> [Work to complete]:
Look through the data below and return each line where "supply" appears.

___ Material for the task

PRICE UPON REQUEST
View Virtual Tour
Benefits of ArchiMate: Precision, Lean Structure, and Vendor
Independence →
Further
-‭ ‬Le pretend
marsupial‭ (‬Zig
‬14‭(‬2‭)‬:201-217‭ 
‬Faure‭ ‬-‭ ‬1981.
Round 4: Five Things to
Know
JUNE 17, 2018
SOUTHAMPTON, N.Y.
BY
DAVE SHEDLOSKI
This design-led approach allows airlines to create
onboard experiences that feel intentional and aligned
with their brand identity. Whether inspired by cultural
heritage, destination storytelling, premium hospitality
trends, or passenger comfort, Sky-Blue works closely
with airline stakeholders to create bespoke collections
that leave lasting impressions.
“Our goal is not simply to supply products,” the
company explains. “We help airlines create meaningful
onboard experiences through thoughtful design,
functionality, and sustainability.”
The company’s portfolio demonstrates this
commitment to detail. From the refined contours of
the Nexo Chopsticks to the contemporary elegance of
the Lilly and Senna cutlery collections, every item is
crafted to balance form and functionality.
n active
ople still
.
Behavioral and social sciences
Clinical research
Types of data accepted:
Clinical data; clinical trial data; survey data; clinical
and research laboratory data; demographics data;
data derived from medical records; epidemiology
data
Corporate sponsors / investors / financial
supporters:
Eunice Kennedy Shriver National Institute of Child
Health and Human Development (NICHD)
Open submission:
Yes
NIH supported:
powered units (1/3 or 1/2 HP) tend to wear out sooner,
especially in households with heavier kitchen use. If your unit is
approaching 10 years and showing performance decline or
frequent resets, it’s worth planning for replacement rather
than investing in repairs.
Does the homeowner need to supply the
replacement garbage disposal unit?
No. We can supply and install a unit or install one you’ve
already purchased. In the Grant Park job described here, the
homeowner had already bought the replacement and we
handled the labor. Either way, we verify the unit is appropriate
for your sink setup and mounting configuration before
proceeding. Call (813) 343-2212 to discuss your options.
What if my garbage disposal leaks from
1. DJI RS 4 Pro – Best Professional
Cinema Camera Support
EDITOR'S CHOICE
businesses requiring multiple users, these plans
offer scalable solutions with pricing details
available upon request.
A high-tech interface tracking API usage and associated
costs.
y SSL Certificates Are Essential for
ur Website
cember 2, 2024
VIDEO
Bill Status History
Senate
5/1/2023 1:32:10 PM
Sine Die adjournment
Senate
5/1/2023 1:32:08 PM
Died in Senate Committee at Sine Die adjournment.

______

> [Response box]:
“Our goal is not simply to supply products,” the
Does the homeowner need to supply the
No. We can supply and install a unit or install one you’ve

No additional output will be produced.